Preuve irréfutable de sa pertinence politique, il illumine de son empreinte le magnifique mouvement citoyen du 22 février. Comme lui, la contestation populaire revendique une « Djazair horra dimokratia », affranchie du système, ancrée dans son histoire millénaire et ouverte à la pluralité culturelle.
Une véritable alternative ne viendra pas d`une classe politique engluée jusqu’au cou dans les basses manœuvres de l’islamisme politique et du système. L`ANP, comme la société, est traversée par des contradictions. L`Algérie a besoin d`une ANP républicaine et démocratique pour assurer le caractère pacifique à une transition politique dont l`unique ambition est de placer l`Algérie sur les rails de l`État de droit.
El-Hachemi Cherif est aussi réalisateur et auteur de plusieurs réflexions dont son célèbre livre Algérie modernité enjeux en jeu. Pouvez-vous-nous parler de ces deux facettes que les nouvelles générations ignorent ?
El-Hachemi Chérif forçait l`admiration par l`étendue de sa vaste culture. Il avait eu l`opportunité rare de maitriser deux langues, l’arabe et le français. Ce qui lui valut d’avoir une connaissance approfondie du patrimoine et une grande ouverture sur les derniers acquis de la culture universelle.
Mais il a été emporté très jeune par le tourbillon de la vie, la guerre de libération nationale puis l`organisation politique après l’indépendance car il avait l’Algérie chevillée au cœur et au corps.
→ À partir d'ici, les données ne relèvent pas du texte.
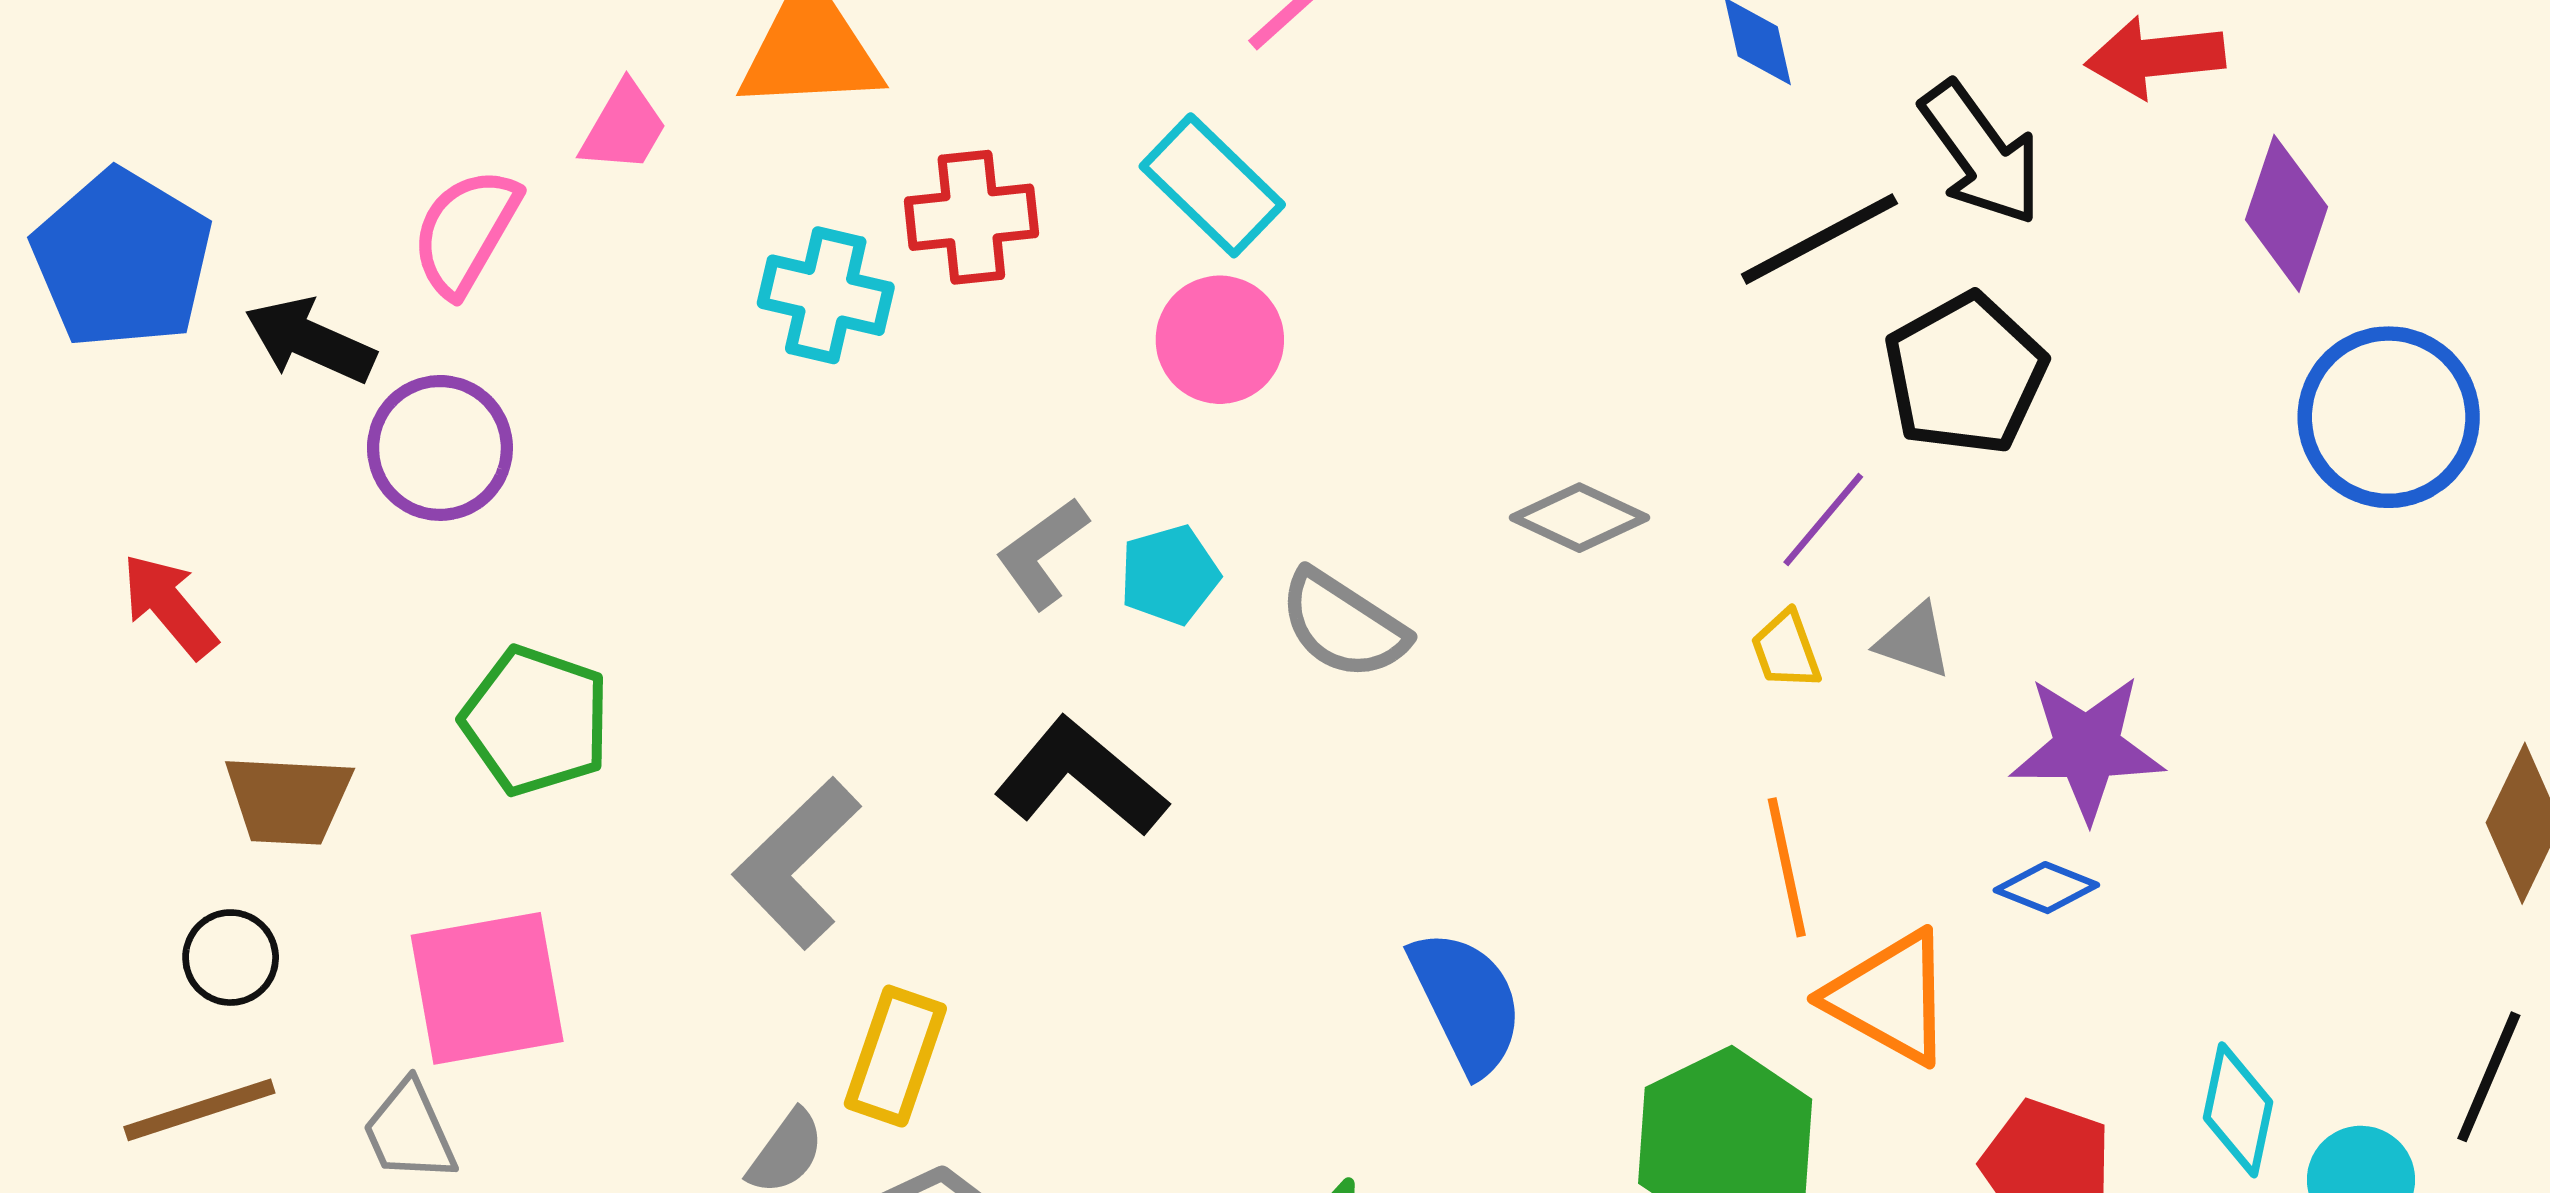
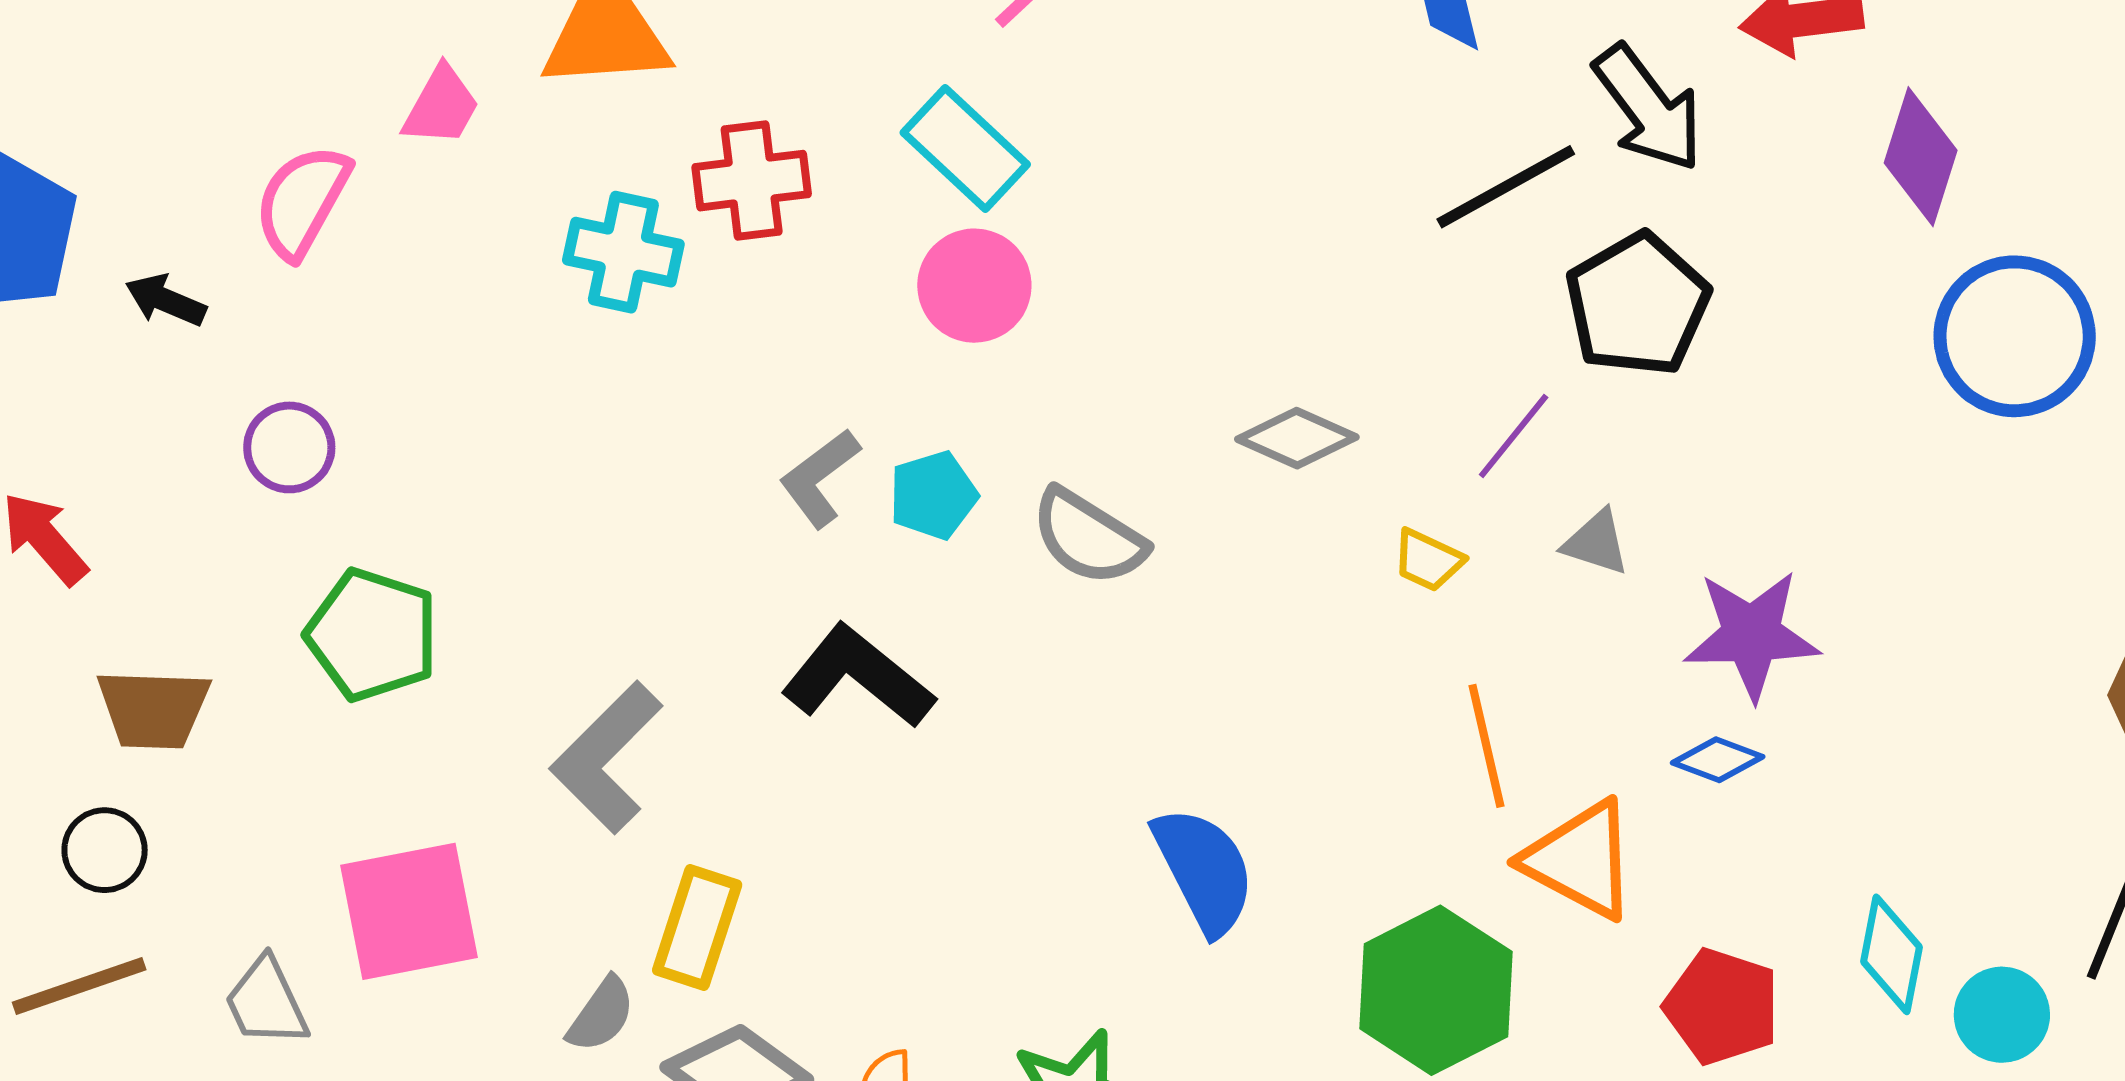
black arrow: (310, 340) -> (166, 300), size x0.7
purple circle: (440, 448) -> (289, 447), moved, size x0.7
yellow trapezoid: (1786, 650) -> (1428, 560), moved, turned -44
pink square: (487, 988) -> (409, 911), moved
Il était touche à tout. Il s’intéresse à la radio, au théâtre et au cinéma. Il fait ses premières armes à la radio ou il y travaille comme assistant de réalisation et au lendemain de l’indépendance, il réalise un long-métrage en hommage au combat anticolonial du peuple sud-africain. Une vie politique dense et mouvementée contrarie de nombreux projets culturels dont celui qu’il avait projeté de réaliser avec le grand dramaturge Abdelkader Alloula. L`unique livre qu’il écrit Enjeux en jeu est un essai. Il reprend en fait ses grandes idées politiques mais il a été surtout un penseur qui alliait la réflexion à la pratique sur le terrain des luttes. Excellent orateur, il allait systématiquement vers les amis et les camarades pour livrer ses analyses mais n’oubliait jamais de se prêter à l’exercice de l’échange et du débat.